A role for IFNγ in differential superantigen stimulation of conventional versus plasmacytoid DCs

Superantigens (SAgs) are known to play a role in food poisoning, toxic shock syndrome and have been identified as a potential mediator of autoimmunity. Although much is known about the effects of SAgs on T cells, by comparison few studies have investigated how SAgs influence innate immune cells. In particular no study has examined how SAgs affect murine plasmacytoid dendritic cells (pDC). We report that in vivo administration of staphylococcal enterotoxin A (SEA) increased the number of pDCs in secondary lymphoid organs, and induced CD86 and CD40 expression. Similar to SEA activation of conventional DCs (cDCs), pDCs relied on T cells, but not on CD40. Nonetheless, pDCs strictly required IFNγ for upregulation of CD86 and CD40, but cDCs did not depend upon IFNγ for activation. Further, even though IFNγ deficient pDCs were not activated by SEA, they were still capable of producing wild-type levels of IFNα in response to CpG oligodeoxynucleotide (ODN).

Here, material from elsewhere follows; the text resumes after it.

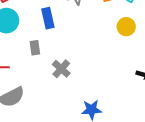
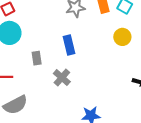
blue rectangle: (48, 18) -> (69, 45), moved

The source of IFNγ for pDC activation was not T cells, nor did pDCs themselves have to synthesize or bind IFNγ, but the presence of IFNγ was essential. After SEA stimulation, IFNγ deficient mice fail to induce expression of the pDC dependent chemokines CXCL9, and demonstrated a defect in recruitment of pDCs to marginal zones of lymphoid organs. Thus, SEA exerts its combined effect on pDC activation, recruitment and chemokine induction through the action of IFNγ. This fundamental dichotomy of the effects of SAgs on pDCs versus cDCs show how a non-PAMP from bacteria, can selectively and indirectly stimulate innate cell subpopulations much in the same way that differential TLR expression influences cells of the innate immune system.